Tous les deux on se regarde et on jette les yeux sur ceux qui sont venus s’abattre ici. On a des figures tellement lassées que ce ne sont plus des figures; quelque chose de sale, d’effacé et de meurtri, aux yeux sanglants, en haut de nous. Nous nous sommes vus sous tous les aspects, depuis le commencement—et pourtant, nous ne nous reconnaissons plus.
Paradis détourne la tête, regarde ailleurs.
Tout à coup, je le vois qui est saisi d’un tremblement. Il étend un bras énorme, encroûté de boue:
—Là..., là..., fait-il.
Sur l’eau qui déborde d’une tranchée au milieu d’un terrain particulièrement hachuré et raviné, flottent des masses, des récifs ronds.
Nous nous traînons jusque-là. Ce sont des noyés.
Leurs têtes et leurs bras plongent dans l’eau. On voit transparaître leurs dos avec les cuirs de l’équipement, vers la surface du liquide plâtreux et leurs cottes de toile bleue sont gonflées, avec les pieds emmanchés de travers sur ces jambes ballonnées, comme les pieds noirs boulus adaptés aux jambes informes des bonshommes en baudruche. Sur un crâne immergé des cheveux se tiennent droit dans l’eau comme des herbes aquatiques. Voici une figure qui affleure: la tête est échouée contre le bord, et le corps disparaît dans la tombe trouble. La face est levée vers le ciel. Les yeux sont deux trous blancs; la bouche est un trou noir. La peau jaune, boursouflée, de ce masque apparaît molle et plissée, comme de la pâte refroidie.

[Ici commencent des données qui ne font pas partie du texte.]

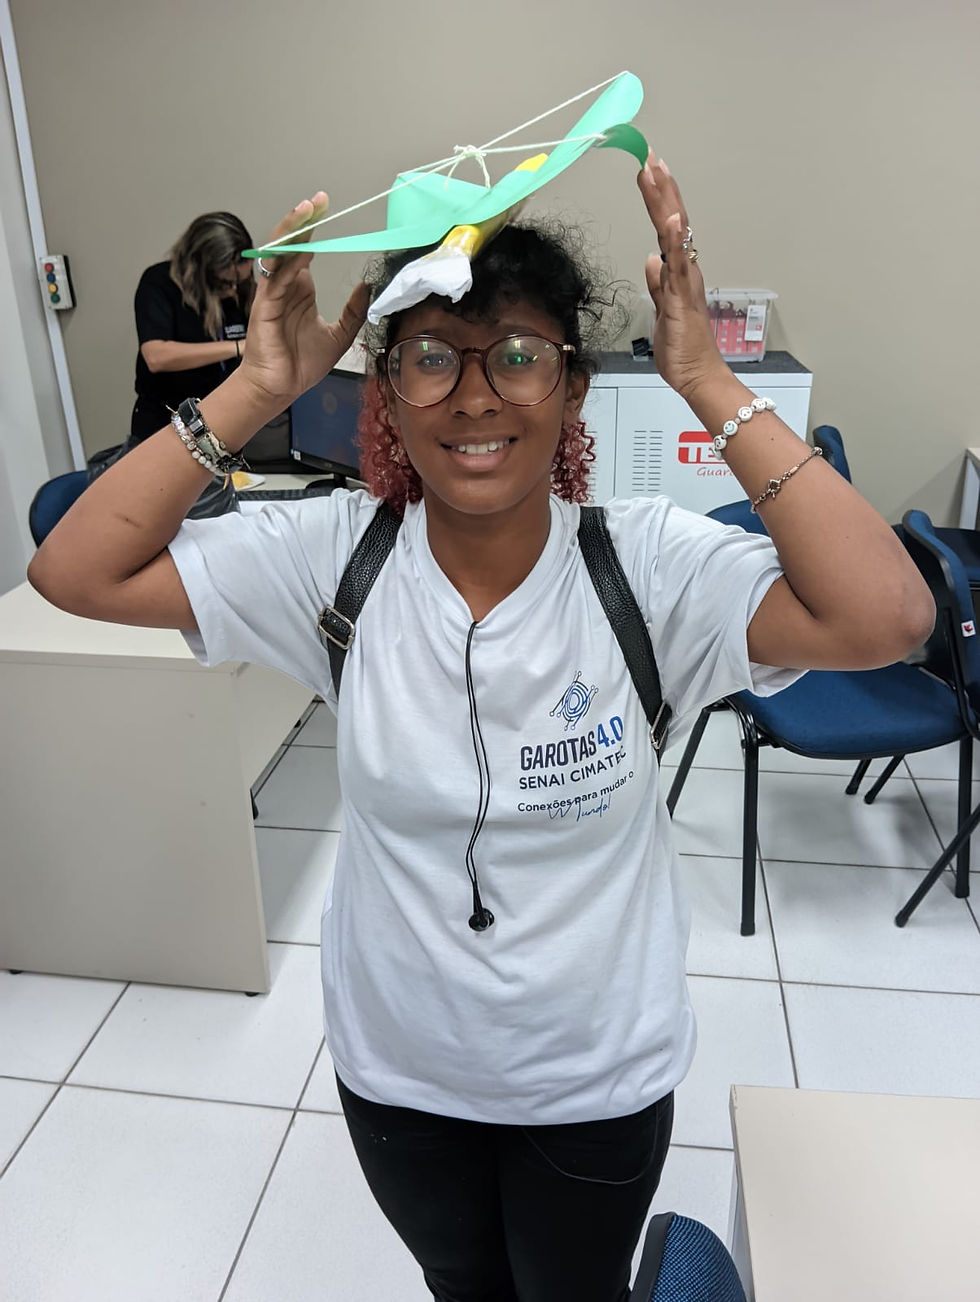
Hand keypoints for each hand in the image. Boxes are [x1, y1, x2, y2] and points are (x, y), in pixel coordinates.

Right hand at [238, 193, 369, 407]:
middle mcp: (284, 285)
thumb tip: (368, 286)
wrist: (280, 388)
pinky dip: (286, 262)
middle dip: (303, 219)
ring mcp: (272, 294)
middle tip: (319, 200)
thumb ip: (354, 311)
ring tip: (305, 210)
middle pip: (291, 243)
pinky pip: (274, 279)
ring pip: (278, 254)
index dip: (313, 227)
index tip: (326, 207)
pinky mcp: (265, 307)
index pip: (304, 249)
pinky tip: (299, 249)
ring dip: (291, 231)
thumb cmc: (301, 364)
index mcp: (299, 288)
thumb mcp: (340, 335)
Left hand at [636, 154, 726, 402]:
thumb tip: (650, 260)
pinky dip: (675, 239)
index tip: (648, 172)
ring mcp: (686, 281)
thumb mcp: (660, 312)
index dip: (657, 200)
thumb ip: (657, 286)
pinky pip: (680, 263)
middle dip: (661, 188)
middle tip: (650, 156)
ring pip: (676, 233)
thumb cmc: (681, 349)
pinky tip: (671, 217)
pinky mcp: (683, 297)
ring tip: (657, 170)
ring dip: (666, 202)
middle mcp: (686, 271)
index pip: (666, 230)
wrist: (697, 376)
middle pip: (672, 221)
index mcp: (678, 274)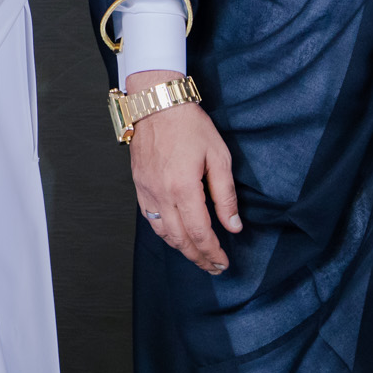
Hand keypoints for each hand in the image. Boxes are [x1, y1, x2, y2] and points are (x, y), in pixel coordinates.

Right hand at [125, 70, 240, 274]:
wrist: (156, 104)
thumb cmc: (189, 125)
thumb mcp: (218, 156)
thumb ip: (225, 194)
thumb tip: (234, 225)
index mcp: (184, 188)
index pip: (200, 233)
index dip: (213, 252)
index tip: (223, 262)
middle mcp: (162, 194)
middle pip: (180, 239)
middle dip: (198, 257)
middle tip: (214, 267)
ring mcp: (147, 191)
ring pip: (162, 233)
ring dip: (181, 249)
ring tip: (197, 256)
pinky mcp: (139, 185)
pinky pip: (150, 218)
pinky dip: (164, 233)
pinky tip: (175, 235)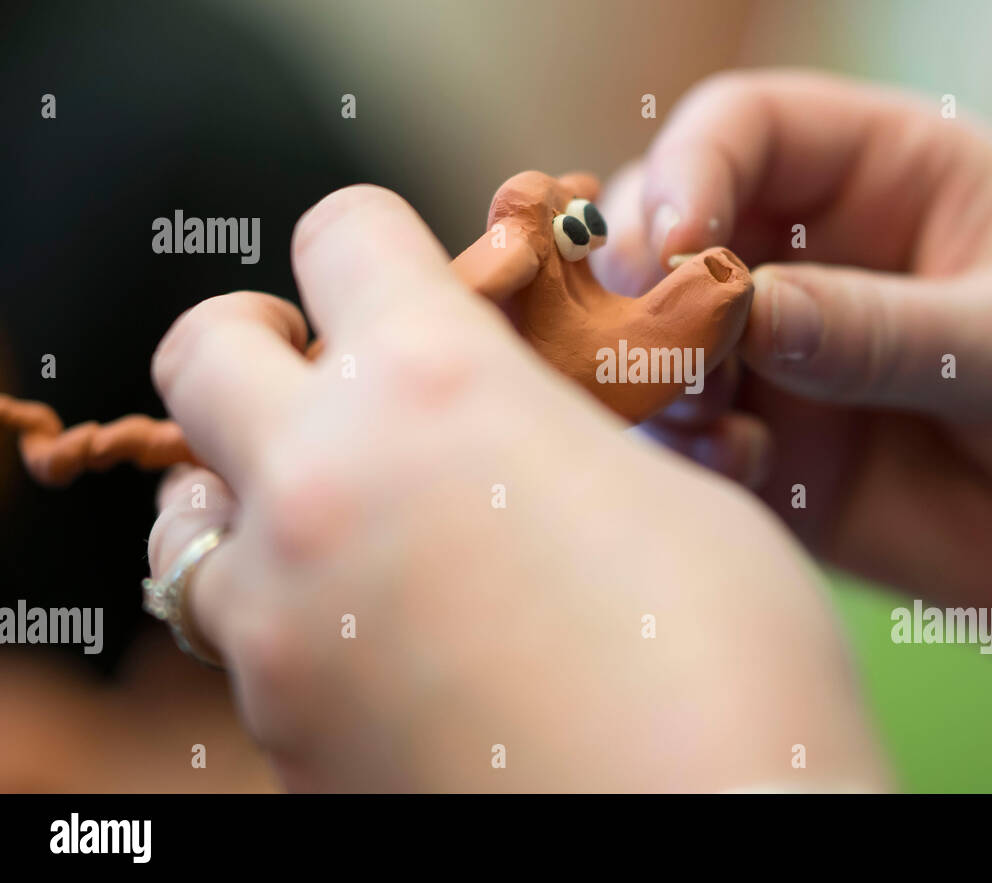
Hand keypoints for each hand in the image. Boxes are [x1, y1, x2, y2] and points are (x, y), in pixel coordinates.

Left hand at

Ce sont les veilleurs qui étaient là. Ils n’ont pas pu se dépêtrer de la boue. Tous leurs efforts pour sortir de cette fosse à l’escarpement gluant qui s’emplissait d’eau, lentement, fatalement, ne faisaient que les attirer davantage au fond. Ils sont morts cramponnés à l’appui fuyant de la terre.